[Directions] Decide whether each statement agrees with the summary below of the paper on photon correlation measurements: (a) the technique was tested on semiconductor nanolasers; (b) the method identifies laser output as chaotic light; (c) the technique is interferometric. For each, answer yes or no and quote the deciding words.

[Document passage]
**********
Unequivocal differentiation of coherent and chaotic light through interferometric photon correlation measurements

TL;DR

This paper introduces a new interferometric photon correlation method to clearly distinguish between chaotic and coherent light, enabling precise laser output characterization.

Contribution

The authors develop and demonstrate a novel interferometric technique that unambiguously differentiates coherent light with amplitude fluctuations from chaotic light, improving laser diagnostics.

Findings

The method accurately identifies laser output as a coherent state with fluctuations.

It differentiates chaotic light from coherent light with high confidence.

Experimental validation on semiconductor nanolasers confirms the technique's effectiveness.
**********
[Stored data]
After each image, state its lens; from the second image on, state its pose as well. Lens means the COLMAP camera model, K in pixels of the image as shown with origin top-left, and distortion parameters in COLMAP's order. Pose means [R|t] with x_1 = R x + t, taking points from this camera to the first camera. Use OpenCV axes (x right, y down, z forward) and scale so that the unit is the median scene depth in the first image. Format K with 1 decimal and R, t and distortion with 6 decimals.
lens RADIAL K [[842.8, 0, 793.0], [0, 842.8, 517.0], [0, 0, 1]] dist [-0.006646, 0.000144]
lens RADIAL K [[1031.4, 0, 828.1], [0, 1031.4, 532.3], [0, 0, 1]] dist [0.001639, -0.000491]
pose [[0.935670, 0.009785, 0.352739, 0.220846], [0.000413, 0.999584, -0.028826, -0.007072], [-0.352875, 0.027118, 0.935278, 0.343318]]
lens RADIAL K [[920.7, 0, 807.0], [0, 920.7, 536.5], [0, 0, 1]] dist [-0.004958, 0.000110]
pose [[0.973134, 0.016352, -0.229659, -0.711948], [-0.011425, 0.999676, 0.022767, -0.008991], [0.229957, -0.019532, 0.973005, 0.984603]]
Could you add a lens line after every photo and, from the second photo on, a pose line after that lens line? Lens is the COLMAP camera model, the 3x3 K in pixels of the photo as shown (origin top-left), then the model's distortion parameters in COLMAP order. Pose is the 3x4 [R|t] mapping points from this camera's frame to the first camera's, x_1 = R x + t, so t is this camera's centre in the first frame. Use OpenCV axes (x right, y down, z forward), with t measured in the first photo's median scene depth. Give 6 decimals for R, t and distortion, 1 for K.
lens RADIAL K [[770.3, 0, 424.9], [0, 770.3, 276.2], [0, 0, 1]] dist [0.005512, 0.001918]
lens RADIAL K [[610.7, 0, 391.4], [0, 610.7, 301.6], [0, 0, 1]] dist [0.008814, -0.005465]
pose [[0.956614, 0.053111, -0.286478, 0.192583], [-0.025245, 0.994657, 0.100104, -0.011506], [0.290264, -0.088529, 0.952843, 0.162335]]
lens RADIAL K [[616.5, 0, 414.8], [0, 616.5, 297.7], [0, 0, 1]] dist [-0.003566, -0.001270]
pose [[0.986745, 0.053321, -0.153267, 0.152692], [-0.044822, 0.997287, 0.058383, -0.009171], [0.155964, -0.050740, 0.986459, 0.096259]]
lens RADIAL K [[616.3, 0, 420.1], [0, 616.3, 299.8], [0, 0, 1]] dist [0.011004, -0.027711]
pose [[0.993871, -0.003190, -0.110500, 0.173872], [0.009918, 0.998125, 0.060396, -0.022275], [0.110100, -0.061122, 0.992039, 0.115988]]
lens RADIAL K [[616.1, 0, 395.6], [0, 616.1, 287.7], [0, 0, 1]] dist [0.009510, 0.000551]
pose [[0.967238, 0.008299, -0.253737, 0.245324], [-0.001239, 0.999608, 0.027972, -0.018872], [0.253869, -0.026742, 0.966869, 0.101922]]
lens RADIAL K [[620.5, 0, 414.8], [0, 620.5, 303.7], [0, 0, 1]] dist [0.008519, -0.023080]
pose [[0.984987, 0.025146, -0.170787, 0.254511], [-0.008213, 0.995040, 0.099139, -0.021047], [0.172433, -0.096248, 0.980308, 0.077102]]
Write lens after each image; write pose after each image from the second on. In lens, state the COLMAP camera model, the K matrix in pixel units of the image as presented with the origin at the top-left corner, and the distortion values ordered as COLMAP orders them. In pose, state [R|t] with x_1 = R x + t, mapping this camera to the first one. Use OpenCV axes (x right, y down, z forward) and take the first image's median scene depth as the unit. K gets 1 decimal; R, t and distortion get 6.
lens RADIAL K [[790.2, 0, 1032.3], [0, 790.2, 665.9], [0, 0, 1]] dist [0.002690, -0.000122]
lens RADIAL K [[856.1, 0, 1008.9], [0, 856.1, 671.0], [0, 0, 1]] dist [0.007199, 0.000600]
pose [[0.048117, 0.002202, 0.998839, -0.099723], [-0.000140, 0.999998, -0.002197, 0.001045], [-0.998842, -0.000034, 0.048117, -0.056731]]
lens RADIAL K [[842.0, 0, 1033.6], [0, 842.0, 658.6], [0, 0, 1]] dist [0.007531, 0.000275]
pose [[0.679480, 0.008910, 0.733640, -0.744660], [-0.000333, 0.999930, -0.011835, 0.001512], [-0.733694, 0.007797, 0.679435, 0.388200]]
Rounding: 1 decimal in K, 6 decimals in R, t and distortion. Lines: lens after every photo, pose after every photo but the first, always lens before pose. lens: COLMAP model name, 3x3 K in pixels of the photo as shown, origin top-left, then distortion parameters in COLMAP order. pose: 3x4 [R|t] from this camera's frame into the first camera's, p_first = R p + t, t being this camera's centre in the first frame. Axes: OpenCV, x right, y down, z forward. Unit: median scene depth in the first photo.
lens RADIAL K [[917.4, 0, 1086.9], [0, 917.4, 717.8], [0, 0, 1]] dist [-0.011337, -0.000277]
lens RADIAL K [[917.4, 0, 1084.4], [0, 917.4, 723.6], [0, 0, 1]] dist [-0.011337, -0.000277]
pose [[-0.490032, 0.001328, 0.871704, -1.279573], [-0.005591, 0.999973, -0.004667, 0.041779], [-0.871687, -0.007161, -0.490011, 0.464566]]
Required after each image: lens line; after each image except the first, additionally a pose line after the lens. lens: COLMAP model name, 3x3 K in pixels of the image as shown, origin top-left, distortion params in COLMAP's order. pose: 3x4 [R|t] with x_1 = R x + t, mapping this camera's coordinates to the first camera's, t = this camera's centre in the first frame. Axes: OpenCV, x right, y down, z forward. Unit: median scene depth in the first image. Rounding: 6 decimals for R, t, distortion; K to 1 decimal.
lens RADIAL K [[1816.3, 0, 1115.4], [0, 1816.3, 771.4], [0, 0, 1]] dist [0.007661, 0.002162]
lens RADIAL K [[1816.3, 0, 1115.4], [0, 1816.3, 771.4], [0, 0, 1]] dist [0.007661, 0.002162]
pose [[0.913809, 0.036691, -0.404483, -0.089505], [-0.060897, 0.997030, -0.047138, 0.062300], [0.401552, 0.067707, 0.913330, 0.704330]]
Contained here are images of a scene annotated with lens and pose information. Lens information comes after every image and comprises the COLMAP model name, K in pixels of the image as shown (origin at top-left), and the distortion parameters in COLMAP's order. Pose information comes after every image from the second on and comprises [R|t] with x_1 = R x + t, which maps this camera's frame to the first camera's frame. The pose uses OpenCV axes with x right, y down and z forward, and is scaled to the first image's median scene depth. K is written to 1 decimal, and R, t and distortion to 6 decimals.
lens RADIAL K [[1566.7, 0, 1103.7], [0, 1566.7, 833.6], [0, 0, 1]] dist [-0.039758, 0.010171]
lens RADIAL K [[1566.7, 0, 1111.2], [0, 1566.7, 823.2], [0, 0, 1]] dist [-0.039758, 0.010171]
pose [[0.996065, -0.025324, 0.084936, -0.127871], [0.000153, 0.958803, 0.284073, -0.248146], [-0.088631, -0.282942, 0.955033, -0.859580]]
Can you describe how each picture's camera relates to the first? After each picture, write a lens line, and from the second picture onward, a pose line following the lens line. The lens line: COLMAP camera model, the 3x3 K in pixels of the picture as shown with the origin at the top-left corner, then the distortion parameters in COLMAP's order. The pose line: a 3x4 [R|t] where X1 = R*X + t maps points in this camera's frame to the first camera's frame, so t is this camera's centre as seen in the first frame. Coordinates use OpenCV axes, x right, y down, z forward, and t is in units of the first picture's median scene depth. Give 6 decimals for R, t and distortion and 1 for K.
**********
[Solved exercise]
(a) Yes: "Experimental validation on semiconductor nanolasers confirms the technique's effectiveness."
(b) No: "The method accurately identifies laser output as a coherent state with fluctuations."
(c) Yes: "The authors develop and demonstrate a novel interferometric technique"